**The data**
══════
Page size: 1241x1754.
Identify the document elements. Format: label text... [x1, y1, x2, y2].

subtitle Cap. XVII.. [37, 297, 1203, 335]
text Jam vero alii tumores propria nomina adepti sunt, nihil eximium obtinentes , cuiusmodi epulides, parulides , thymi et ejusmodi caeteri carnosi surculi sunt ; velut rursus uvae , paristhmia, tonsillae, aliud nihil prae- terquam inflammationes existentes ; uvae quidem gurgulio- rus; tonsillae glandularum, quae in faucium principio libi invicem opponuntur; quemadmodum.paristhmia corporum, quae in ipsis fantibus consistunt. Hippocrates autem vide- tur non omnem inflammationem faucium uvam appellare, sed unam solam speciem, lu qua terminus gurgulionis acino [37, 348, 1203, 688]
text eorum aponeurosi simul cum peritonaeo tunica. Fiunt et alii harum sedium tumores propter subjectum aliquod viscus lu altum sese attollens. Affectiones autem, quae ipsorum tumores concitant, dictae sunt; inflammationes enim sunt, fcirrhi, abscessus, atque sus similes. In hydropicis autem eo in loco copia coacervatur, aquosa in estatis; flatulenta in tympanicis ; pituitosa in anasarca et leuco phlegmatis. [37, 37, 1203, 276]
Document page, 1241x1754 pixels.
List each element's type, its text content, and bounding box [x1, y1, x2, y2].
══════
**Assignment**
What you return must match the entries exactly, word for word.

**The completed task**
Page size: 1241x1754.
Identify the document elements. Format: label text... [x1, y1, x2, y2].

subtitle Cap. XVII.. [37, 297, 1203, 335]
text Jam vero alii tumores propria nomina adepti sunt, nihil eximium obtinentes , cuiusmodi epulides, parulides , thymi et ejusmodi caeteri carnosi surculi sunt ; velut rursus uvae , paristhmia, tonsillae, aliud nihil prae- terquam inflammationes existentes ; uvae quidem gurgulio- rus; tonsillae glandularum, quae in faucium principio libi invicem opponuntur; quemadmodum.paristhmia corporum, quae in ipsis fantibus consistunt. Hippocrates autem vide- tur non omnem inflammationem faucium uvam appellare, sed unam solam speciem, lu qua terminus gurgulionis acino [37, 348, 1203, 688]
text eorum aponeurosi simul cum peritonaeo tunica. Fiunt et alii harum sedium tumores propter subjectum aliquod viscus lu altum sese attollens. Affectiones autem, quae ipsorum tumores concitant, dictae sunt; inflammationes enim sunt, fcirrhi, abscessus, atque sus similes. In hydropicis autem eo in loco copia coacervatur, aquosa in estatis; flatulenta in tympanicis ; pituitosa in anasarca et leuco phlegmatis. [37, 37, 1203, 276]
Document page, 1241x1754 pixels.
List each element's type, its text content, and bounding box [x1, y1, x2, y2].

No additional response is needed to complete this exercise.